- **Exercise prompt**: Put the text lines from the records below into a numbered list, omitting blank lines and leaving out the pictures.
::::::
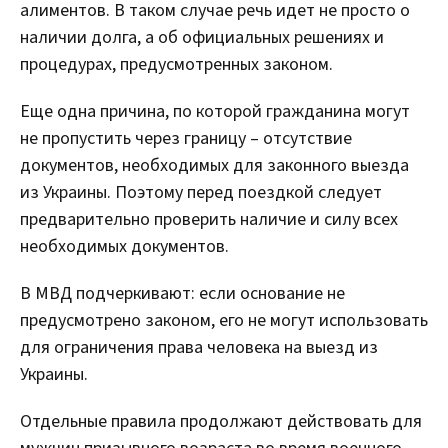
алиментов. В таком случае речь идет не просто о
наличии долга, а об официальных решениях и
процедурах, предусмотренных законом.
Еще одна причина, по которой гражданина могут
не пропустить через границу – отсутствие
документов, необходимых для законного выезда
из Украины. Поэтому перед поездкой следует
предварительно проверить наличие и силу всех
необходимых документов.
В МВД подчеркивают: если основание не
предусмотрено законом, его не могут использовать
для ограничения права человека на выезд из
Украины.
Отдельные правила продолжают действовать для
::::::
- **Solution to the exercise**:
1. алиментов. В таком случае речь идет не просто о
2. наличии долга, а об официальных решениях и
3. процедурах, предусмотренных законом.
4. Еще одна причина, по которой гражданина могут
5. не пропустить через границу – отсутствие
6. документов, необходимых для законного выезда
7. из Украины. Поэтому перед поездкой следует
8. предварительно проверить наличие и силу всех
9. необходимых документов.
10. В МВД подчеркивают: если основание не
11. предусмотрено законом, его не могут использовать
12. для ограничения права человека на выезд из
13. Украины.
14. Отдельные правила продолжают действовать для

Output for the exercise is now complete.